We had to scramble to get something else in place, but we’d already cancelled our UK credit cards with the intent to get in Canadian ones once we got there. It was a challenge, but we managed to get there, via a couple of stops in the United States.
We land into Halifax not knowing anybody or anything and we’d never set foot in Canada before! When we arrived, we spent the night there. That was our first night in Canada and then started to transition into life in Canada the next morning.
I was a production manager at that point. In that role, I looked after military contracts primarily, we were taking the wings off Aurora aircraft, so the four engines come off, the wings come off, the fin comes off, the vertical stabilisers come off and are all replaced with brand new items.

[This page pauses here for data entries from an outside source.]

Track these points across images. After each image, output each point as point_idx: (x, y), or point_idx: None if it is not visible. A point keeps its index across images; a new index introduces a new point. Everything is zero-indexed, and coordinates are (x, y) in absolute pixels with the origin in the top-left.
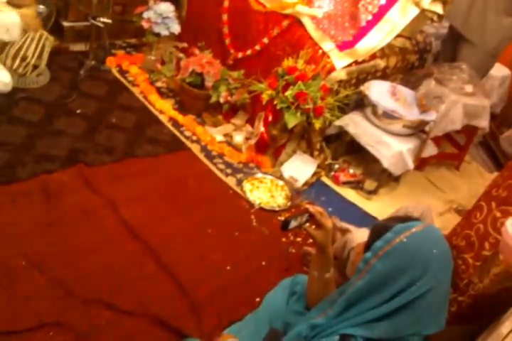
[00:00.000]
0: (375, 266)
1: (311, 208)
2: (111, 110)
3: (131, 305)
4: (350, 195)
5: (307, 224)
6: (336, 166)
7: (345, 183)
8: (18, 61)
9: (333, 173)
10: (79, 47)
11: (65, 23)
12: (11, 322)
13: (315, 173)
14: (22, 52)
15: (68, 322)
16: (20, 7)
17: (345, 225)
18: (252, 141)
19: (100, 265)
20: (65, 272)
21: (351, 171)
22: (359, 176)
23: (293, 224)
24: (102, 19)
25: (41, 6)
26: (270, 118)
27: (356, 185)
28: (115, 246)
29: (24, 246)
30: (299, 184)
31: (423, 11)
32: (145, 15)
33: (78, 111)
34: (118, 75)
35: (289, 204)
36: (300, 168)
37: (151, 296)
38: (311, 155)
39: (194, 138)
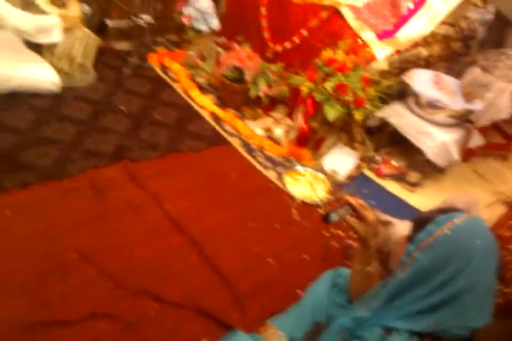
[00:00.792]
0: (418, 259)
1: (353, 200)
2: (154, 106)
3: (177, 297)
4: (393, 187)
5: (349, 217)
6: (378, 158)
7: (388, 176)
8: (65, 61)
9: (375, 166)
10: (122, 45)
11: (109, 23)
12: (65, 312)
13: (356, 166)
14: (68, 52)
15: (118, 313)
16: (65, 7)
17: (388, 218)
18: (292, 134)
19: (146, 257)
20: (113, 264)
21: (394, 163)
22: (402, 168)
23: (334, 216)
24: (143, 17)
25: (86, 6)
26: (310, 110)
27: (399, 177)
28: (160, 239)
29: (76, 239)
30: (340, 177)
31: None
32: (185, 11)
33: (123, 108)
34: (160, 72)
35: (330, 197)
36: (341, 160)
37: (196, 288)
38: (352, 147)
39: (234, 132)
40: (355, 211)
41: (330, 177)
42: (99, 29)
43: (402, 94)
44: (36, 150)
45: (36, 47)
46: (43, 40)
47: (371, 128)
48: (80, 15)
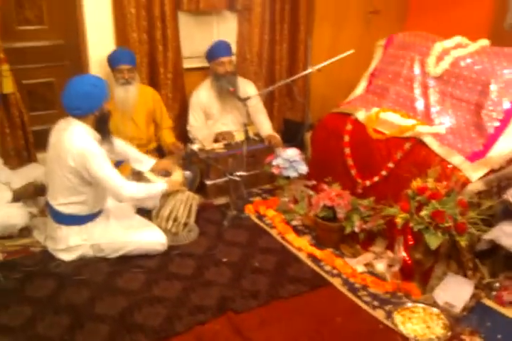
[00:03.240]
0: None
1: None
2: (253, 254)
3: None
4: None
5: None
6: (497, 284)
7: (511, 303)
8: (170, 222)
9: (494, 293)
10: (221, 200)
11: (208, 182)
12: None
13: (473, 295)
14: (173, 214)
15: None
16: (169, 175)
17: None
18: (396, 268)
19: None
20: None
21: None
22: None
23: None
24: (238, 174)
25: (187, 172)
26: (410, 241)
27: None
28: None
29: None
30: (457, 310)
31: None
32: (274, 162)
33: (224, 259)
34: (257, 220)
35: (449, 334)
36: (455, 291)
37: None
38: (465, 275)
39: (335, 272)
40: None
41: (445, 311)
42: (200, 188)
43: (508, 212)
44: (146, 310)
45: (145, 212)
46: (151, 205)
47: (483, 251)
48: (183, 180)
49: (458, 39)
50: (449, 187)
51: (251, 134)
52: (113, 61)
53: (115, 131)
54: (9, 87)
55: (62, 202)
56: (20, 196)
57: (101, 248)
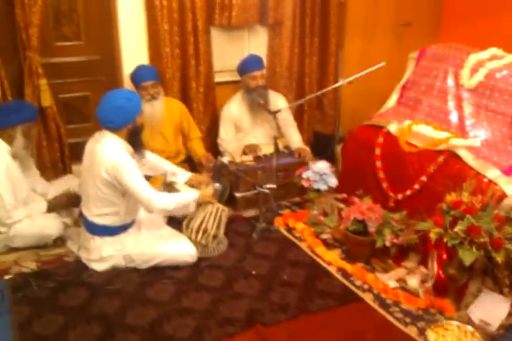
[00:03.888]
0: None
1: None
2: (282, 267)
3: None
4: None
5: None
6: None
7: None
8: (200, 234)
9: None
10: (250, 212)
11: (237, 194)
12: None
13: (510, 314)
14: (203, 226)
15: None
16: (199, 187)
17: None
18: (429, 284)
19: None
20: None
21: None
22: None
23: None
24: (267, 186)
25: (217, 184)
26: (444, 256)
27: None
28: None
29: None
30: (493, 328)
31: None
32: (304, 175)
33: (253, 272)
34: (286, 233)
35: None
36: (490, 309)
37: None
38: (501, 292)
39: (365, 286)
40: None
41: (480, 329)
42: (229, 200)
43: None
44: (176, 321)
45: (176, 223)
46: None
47: None
48: (213, 192)
49: (493, 50)
50: (485, 201)
51: (281, 147)
52: (136, 79)
53: (145, 145)
54: (47, 100)
55: (96, 213)
56: (54, 206)
57: (132, 258)
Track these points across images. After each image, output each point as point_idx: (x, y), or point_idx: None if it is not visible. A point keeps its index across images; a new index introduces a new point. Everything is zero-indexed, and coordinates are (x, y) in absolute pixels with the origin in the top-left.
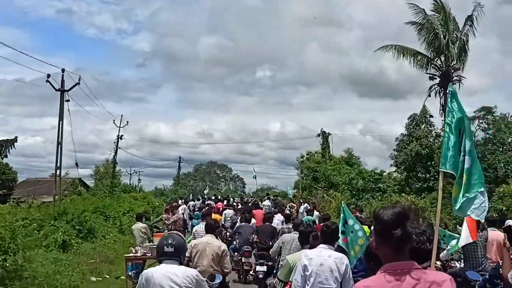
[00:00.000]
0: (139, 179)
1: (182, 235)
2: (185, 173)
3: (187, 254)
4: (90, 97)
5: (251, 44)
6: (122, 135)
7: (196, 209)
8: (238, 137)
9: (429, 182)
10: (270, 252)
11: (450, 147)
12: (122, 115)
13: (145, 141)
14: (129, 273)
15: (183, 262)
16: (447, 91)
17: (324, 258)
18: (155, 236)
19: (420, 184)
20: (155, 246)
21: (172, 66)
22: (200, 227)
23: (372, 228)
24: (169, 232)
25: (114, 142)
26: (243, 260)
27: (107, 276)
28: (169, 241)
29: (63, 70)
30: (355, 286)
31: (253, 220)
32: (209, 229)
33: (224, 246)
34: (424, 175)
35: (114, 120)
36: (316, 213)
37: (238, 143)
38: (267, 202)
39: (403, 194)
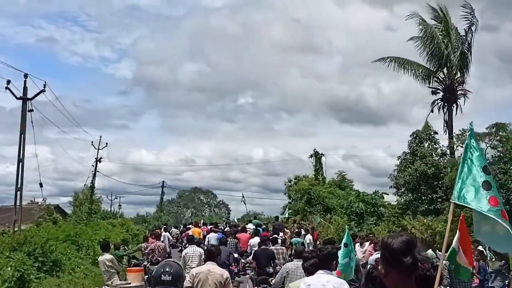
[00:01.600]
0: (120, 205)
1: (178, 263)
2: (168, 200)
3: (188, 284)
4: (69, 119)
5: (232, 71)
6: (101, 158)
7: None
8: (222, 164)
9: (436, 204)
10: (273, 282)
11: (465, 181)
12: (100, 137)
13: (128, 168)
14: None
15: None
16: (467, 128)
17: (323, 284)
18: (128, 271)
19: (426, 206)
20: (128, 284)
21: (154, 93)
22: (191, 250)
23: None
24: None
25: (93, 165)
26: None
27: None
28: (167, 269)
29: (25, 76)
30: None
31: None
32: (210, 256)
33: (226, 274)
34: (430, 196)
35: (92, 142)
36: (308, 236)
37: (222, 169)
38: (250, 225)
39: (418, 216)
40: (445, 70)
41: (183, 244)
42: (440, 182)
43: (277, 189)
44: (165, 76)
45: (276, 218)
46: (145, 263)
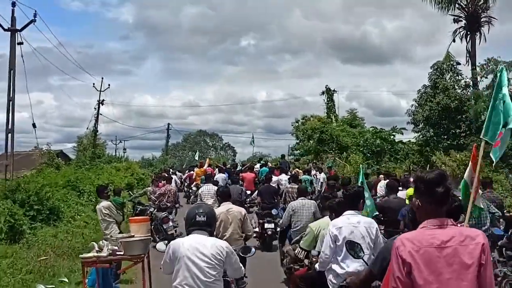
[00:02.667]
0: (124, 149)
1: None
2: (174, 144)
3: None
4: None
5: (234, 13)
6: (103, 100)
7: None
8: (225, 107)
9: (459, 139)
10: (280, 223)
11: (492, 118)
12: (102, 78)
13: (132, 113)
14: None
15: (214, 233)
16: (498, 69)
17: (354, 225)
18: (131, 222)
19: (449, 141)
20: (130, 237)
21: (155, 37)
22: (206, 188)
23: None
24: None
25: (95, 109)
26: (265, 226)
27: (66, 280)
28: (201, 210)
29: (13, 4)
30: (397, 238)
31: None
32: (225, 196)
33: (244, 211)
34: (453, 131)
35: (94, 84)
36: (322, 175)
37: (226, 112)
38: (257, 166)
39: (451, 151)
40: None
41: (188, 187)
42: (463, 116)
43: (282, 131)
44: (166, 20)
45: (282, 156)
46: (151, 209)
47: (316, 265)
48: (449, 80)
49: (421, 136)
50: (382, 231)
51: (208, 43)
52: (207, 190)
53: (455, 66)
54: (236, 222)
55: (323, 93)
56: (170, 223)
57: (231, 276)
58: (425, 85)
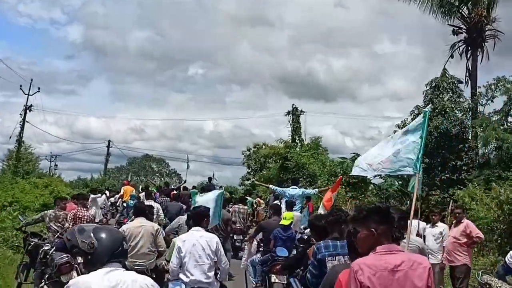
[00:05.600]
0: (56, 165)
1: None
2: (117, 167)
3: None
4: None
5: (183, 40)
6: (31, 106)
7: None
8: (172, 134)
9: (459, 174)
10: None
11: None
12: (32, 79)
13: (75, 135)
14: None
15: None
16: (424, 111)
17: (196, 239)
18: None
19: (448, 175)
20: None
21: (103, 59)
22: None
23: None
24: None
25: (21, 115)
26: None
27: None
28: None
29: None
30: (354, 263)
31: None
32: (139, 212)
33: (157, 226)
34: (454, 163)
35: (21, 86)
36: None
37: (172, 139)
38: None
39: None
40: (469, 5)
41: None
42: (466, 146)
43: (228, 162)
44: (114, 42)
45: (209, 179)
46: (46, 247)
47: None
48: (447, 102)
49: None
50: (260, 248)
51: (156, 68)
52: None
53: (456, 85)
54: (147, 236)
55: (288, 113)
56: (74, 274)
57: None
58: (418, 106)
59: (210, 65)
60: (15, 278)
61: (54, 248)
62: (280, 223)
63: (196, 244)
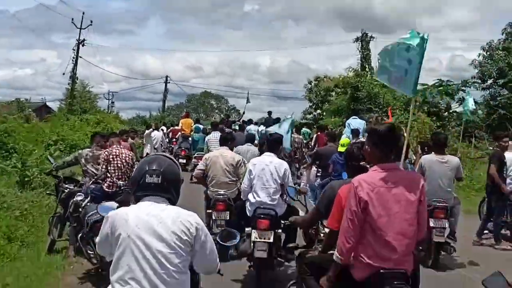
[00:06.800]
0: (113, 102)
1: (172, 158)
2: (177, 104)
3: (201, 166)
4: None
5: None
6: (84, 40)
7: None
8: (229, 71)
9: None
10: None
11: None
12: (83, 13)
13: (133, 74)
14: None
15: (176, 200)
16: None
17: (266, 164)
18: None
19: None
20: None
21: None
22: (214, 135)
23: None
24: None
25: (74, 50)
26: None
27: None
28: (154, 167)
29: None
30: (355, 179)
31: None
32: (223, 141)
33: (238, 157)
34: None
35: (72, 19)
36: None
37: (229, 76)
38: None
39: None
40: None
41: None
42: None
43: (285, 97)
44: None
45: (269, 113)
46: (80, 197)
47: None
48: None
49: (489, 95)
50: (318, 173)
51: (211, 5)
52: (215, 138)
53: None
54: (227, 165)
55: (356, 39)
56: None
57: (200, 271)
58: (505, 29)
59: (265, 1)
60: (47, 234)
61: (89, 198)
62: (338, 150)
63: (265, 169)
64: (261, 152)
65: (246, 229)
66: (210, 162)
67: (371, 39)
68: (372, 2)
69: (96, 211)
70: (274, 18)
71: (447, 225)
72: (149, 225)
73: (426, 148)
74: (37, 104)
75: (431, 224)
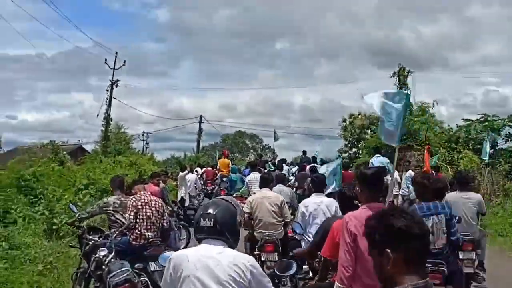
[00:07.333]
0: (147, 143)
1: (234, 202)
2: (211, 144)
3: (247, 209)
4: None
5: (267, 16)
6: (117, 80)
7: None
8: (262, 110)
9: None
10: None
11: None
12: (116, 53)
13: (168, 114)
14: None
15: (233, 243)
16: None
17: (317, 204)
18: None
19: None
20: None
21: (191, 39)
22: (254, 176)
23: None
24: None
25: (107, 91)
26: None
27: None
28: (209, 210)
29: None
30: (346, 215)
31: None
32: (264, 183)
33: (281, 197)
34: None
35: (106, 60)
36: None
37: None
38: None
39: None
40: None
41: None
42: None
43: (319, 136)
44: (202, 22)
45: (304, 152)
46: (104, 252)
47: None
48: None
49: None
50: None
51: (243, 45)
52: (255, 178)
53: None
54: (273, 207)
55: (394, 74)
56: None
57: None
58: None
59: (297, 39)
60: None
61: (113, 252)
62: None
63: (317, 208)
64: (309, 191)
65: (304, 266)
66: (256, 204)
67: (408, 73)
68: (404, 39)
69: (120, 269)
70: (306, 56)
71: (475, 257)
72: (207, 266)
73: (449, 186)
74: (73, 147)
75: (460, 257)
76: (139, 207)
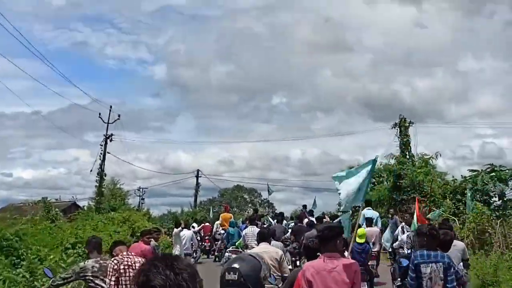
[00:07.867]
0: (143, 199)
1: (259, 256)
2: (209, 199)
3: None
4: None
5: (263, 71)
6: (111, 134)
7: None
8: (260, 164)
9: None
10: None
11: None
12: (111, 106)
13: (165, 169)
14: None
15: None
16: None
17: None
18: None
19: None
20: None
21: (187, 94)
22: (250, 230)
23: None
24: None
25: (101, 145)
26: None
27: None
28: (234, 265)
29: None
30: (305, 264)
31: None
32: (262, 237)
33: (280, 252)
34: None
35: (100, 114)
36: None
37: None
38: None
39: None
40: None
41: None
42: None
43: (317, 189)
44: (198, 78)
45: (304, 206)
46: None
47: None
48: None
49: None
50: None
51: (239, 100)
52: (251, 232)
53: None
54: (272, 261)
55: (395, 125)
56: None
57: None
58: None
59: (293, 94)
60: None
61: None
62: (356, 241)
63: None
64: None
65: None
66: None
67: (410, 124)
68: (399, 92)
69: None
70: (302, 110)
71: None
72: None
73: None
74: (67, 203)
75: None
76: (121, 270)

Following a spell with Air Canada, you’ve moved on to working in the private aviation field with Chartright. What is your role there?
We’re the biggest private jet business aircraft Charter company in Canada. And we have 53 aircraft on our books. Most are privately owned, and we have care, custody and control of those aircraft. The owners fly them, and when they’re not flying, they’re open for us to charter out on their behalf.
My position here at the moment is senior manager maintenance services, I manage the base as far as maintenance goes, along with the bases we have in Florida, Vancouver, Calgary, Regina, Ottawa and anywhere in between that that we put aircraft. So now I spend a lot of time talking to very rich owners and explaining why they need to spend half a million dollars on their aeroplane!